Erhält ein Nachbar, der sich jahrelang um seine über 80-jährige
Nachbarin gekümmert hat, von dieser Nachbarin nach acht Jahren einen
Geldbetrag, unterliegt die Zahlung nicht der Einkommensteuer, weil der Nachbar
aus privaten Motiven tätig geworden ist. Allerdings kann es sich um eine
Schenkung handeln, die Schenkungsteuer auslöst, falls sie über dem Freibetrag
liegt.
Hintergrund: Der Einkommensteuer
unterliegen sieben Einkunftsarten, z.B. Einkünfte aus Gewerbebetrieb oder
sonstige Einkünfte. Nicht jeder Vermögenszuwachs ist einkommensteuerbar,
sondern nur dann, wenn die Tätigkeit unter eine der sieben Einkunftsarten
fällt.
Sachverhalt: Der Kläger kümmerte
sich seit 2006 um seine damals 81 Jahre alte Nachbarin S, indem er ihre
schriftlichen Angelegenheiten erledigte, sie besuchte und gelegentlich auch
Haushaltsgegenstände wie z.B. einen Fernseher einkaufte. S erteilte dem Kläger
2006 eine Vorsorgevollmacht und bestimmte den Kläger für den Fall, dass eine
rechtliche Betreuung erforderlich werden sollte, zum Betreuer. Im Jahr 2014
traf S mit dem Kläger eine sog. Vergütungsvereinbarung, nach der beide im Jahr
2006 Verträge abgeschlossen hätten und nunmehr eine rückwirkende Vergütung ab
2006 in Höhe von 50 € monatlich und ab 2016 in Höhe von 60 €
monatlich für den Kläger vereinbart und gezahlt werde. Der Kläger erhielt
daraufhin 5.000 €, die das Finanzamt als selbständige Einkünfte
besteuerte, weil der Kläger als Betreuer tätig geworden sei.
Entscheidung: Das
Niedersächsische Finanzgericht (FG) gab der Klage statt:
-
Die Tätigkeit des Klägers für seine Nachbarin S fiel unter
keine der sieben Einkunftsarten. Der Kläger erzielte keine selbständigen
Einkünfte, da er nicht als Berufsbetreuer tätig war. Steuerlich erfasst werden
nämlich nur die vom Betreuungsgericht bestellten
Betreuer. -
Der Kläger hat auch keine sonstigen Einkünfte erzielt. Hierzu
zählt jede Tätigkeit, die Gegenstand eines entgeltlichen Vertrags sein kann und
zu einer Gegenleistung führt; es muss sich aber um ein erwerbswirtschaftliches
Verhalten handeln. -
Nicht zu den sonstigen Einkünften führen Tätigkeiten, die
nicht erwerbswirtschaftlich, sondern aus privaten Motiven ausgeübt werden, z.B.

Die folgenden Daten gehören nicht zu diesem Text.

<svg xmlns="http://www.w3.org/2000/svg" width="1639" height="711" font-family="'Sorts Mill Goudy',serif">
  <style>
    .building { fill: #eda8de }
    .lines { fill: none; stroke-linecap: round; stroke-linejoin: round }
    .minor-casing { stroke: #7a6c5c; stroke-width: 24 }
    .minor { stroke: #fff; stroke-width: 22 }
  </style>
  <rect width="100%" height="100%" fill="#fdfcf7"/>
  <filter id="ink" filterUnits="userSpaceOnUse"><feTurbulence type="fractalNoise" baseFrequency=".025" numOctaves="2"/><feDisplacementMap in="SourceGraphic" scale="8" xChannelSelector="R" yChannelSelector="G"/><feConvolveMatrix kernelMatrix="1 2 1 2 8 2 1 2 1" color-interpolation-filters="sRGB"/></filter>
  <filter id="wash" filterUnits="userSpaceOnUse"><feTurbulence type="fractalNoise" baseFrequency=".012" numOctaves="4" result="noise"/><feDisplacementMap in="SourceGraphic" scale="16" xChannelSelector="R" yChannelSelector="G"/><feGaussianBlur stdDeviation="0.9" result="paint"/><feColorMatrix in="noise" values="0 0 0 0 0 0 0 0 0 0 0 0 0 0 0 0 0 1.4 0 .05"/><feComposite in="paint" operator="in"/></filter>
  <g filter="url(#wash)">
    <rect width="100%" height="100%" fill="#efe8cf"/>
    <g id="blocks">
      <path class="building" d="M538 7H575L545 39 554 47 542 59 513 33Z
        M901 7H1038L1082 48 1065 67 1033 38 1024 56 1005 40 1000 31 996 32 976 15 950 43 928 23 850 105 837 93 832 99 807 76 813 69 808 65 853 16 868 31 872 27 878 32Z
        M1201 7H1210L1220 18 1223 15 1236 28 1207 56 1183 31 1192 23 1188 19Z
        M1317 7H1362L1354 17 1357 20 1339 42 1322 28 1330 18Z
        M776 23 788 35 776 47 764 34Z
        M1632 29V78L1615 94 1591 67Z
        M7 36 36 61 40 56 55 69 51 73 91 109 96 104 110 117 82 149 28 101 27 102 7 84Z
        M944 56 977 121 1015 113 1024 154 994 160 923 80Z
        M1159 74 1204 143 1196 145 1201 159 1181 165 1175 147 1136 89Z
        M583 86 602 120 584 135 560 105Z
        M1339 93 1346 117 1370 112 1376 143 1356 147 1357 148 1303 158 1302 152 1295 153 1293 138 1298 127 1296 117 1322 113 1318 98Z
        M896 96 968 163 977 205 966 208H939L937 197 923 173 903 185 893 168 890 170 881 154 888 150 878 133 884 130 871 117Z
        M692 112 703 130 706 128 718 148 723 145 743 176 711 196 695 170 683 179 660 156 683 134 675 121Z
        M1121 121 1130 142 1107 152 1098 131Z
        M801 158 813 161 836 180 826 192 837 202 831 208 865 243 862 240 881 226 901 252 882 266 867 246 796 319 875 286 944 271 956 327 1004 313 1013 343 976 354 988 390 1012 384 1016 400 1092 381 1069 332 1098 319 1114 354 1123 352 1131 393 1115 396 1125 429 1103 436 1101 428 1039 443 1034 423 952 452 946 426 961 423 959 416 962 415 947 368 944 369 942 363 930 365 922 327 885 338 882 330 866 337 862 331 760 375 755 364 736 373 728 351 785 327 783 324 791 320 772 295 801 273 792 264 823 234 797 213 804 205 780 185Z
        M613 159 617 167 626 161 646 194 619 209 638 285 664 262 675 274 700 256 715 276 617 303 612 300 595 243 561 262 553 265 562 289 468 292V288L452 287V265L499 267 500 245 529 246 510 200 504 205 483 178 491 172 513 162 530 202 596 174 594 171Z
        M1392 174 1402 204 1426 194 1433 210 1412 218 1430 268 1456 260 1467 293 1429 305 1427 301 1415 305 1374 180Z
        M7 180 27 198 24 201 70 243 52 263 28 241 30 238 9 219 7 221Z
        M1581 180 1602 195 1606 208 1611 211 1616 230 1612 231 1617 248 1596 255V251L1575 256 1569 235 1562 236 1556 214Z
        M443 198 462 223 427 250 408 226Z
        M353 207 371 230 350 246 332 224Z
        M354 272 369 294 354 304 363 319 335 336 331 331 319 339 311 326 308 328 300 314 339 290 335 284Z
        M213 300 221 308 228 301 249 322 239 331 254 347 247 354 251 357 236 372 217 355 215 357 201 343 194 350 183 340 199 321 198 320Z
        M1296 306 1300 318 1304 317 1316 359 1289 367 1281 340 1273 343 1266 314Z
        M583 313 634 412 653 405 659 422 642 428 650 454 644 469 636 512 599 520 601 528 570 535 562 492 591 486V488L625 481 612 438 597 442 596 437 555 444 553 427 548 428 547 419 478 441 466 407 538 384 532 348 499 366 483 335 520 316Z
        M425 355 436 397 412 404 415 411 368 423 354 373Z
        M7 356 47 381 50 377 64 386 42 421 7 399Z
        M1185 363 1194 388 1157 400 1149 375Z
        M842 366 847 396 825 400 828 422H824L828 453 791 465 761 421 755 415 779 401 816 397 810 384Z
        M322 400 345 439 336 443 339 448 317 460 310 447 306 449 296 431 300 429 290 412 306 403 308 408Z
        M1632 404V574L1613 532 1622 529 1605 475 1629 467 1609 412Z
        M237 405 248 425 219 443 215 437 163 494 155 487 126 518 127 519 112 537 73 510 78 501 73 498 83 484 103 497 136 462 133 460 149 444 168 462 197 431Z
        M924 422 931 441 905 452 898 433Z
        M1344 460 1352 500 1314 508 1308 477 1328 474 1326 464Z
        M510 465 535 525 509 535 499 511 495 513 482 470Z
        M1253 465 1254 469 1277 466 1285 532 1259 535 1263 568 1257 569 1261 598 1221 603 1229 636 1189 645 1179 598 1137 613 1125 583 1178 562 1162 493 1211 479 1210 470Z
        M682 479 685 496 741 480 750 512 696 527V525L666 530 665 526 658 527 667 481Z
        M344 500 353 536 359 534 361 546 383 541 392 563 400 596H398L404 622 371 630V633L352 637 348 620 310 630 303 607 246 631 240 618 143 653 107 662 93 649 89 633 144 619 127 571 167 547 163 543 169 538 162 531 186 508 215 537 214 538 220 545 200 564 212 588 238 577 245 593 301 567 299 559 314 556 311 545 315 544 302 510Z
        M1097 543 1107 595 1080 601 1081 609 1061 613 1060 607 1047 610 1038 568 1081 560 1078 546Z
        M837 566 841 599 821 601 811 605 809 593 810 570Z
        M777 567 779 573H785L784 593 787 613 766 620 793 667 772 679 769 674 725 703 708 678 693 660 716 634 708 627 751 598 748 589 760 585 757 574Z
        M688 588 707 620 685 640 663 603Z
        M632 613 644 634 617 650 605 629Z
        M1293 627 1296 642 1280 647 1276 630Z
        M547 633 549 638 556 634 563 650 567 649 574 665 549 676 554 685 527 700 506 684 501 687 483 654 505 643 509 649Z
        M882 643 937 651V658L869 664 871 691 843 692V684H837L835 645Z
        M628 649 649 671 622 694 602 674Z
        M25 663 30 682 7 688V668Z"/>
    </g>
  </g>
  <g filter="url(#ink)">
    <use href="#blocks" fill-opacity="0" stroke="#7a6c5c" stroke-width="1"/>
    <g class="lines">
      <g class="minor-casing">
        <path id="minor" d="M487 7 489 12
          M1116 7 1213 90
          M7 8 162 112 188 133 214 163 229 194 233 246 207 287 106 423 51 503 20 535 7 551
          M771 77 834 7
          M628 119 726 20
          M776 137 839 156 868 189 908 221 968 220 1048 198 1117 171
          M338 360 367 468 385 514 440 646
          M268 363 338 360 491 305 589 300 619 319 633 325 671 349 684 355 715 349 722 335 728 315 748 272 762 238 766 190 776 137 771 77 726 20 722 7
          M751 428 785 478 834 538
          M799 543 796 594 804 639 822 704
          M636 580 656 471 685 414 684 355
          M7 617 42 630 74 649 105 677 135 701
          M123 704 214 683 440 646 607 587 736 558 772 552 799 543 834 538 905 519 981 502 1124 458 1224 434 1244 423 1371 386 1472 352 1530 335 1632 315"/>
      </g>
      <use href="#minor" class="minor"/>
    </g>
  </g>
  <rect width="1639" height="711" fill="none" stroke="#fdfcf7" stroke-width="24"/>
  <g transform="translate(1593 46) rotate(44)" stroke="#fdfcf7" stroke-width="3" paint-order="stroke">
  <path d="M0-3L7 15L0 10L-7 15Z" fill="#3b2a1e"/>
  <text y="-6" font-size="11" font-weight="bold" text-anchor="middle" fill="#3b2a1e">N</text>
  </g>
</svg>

im Rahmen einer Lebensgemeinschaft oder zur Unterstützung pflegebedürftiger
Angehöriger. Dies war im Streitfall gegeben: Der Kläger und seine Ehefrau
kannten die S bereits seit 1972 und waren mit ihr persönlich verbunden. Die
Bemühungen des Klägers gingen nicht über das hinaus, was üblicherweise im
Rahmen einer guten Nachbarschaft unentgeltlich erledigt wird. -
Unschädlich ist, dass es im Streitjahr 2014 zu einer
nachträglichen Bezahlung kam. Denn es sind keine konkreten Leistungen
erkennbar, für die der Kläger bezahlt worden sein soll. Insbesondere die
Vorsorgevollmacht und die Betreuungsverfügung stellen keine zivilrechtlichen
Verträge dar, und konkrete Betreuungsleistungen im rechtlichen Sinne sind nicht
angefallen.
Hinweise: Das FG hält es für
denkbar, dass die Zahlung der 5.000 € eine Schenkung darstellte.
Eine Schenkung in dieser Höhe wäre aber steuerfrei, weil sie unter dem
Freibetrag von 20.000 € liegt.
Im Übrigen zeigt das Urteil, dass nachbarschaftliche Hilfe ebenso
wie freundschaftliche oder familiäre Hilfe nicht zwingend steuerbar ist, auch
wenn sich die unterstützte Person später erkenntlich zeigt. Allerdings sollte
von „Vergütungsvereinbarungen“ Abstand genommen werden, da dies eine –
unnötige – Steilvorlage für das Finanzamt ist, weil der Begriff der
Vergütungsvereinbarung auf eine erwerbswirtschaftliche Tätigkeit hindeutet.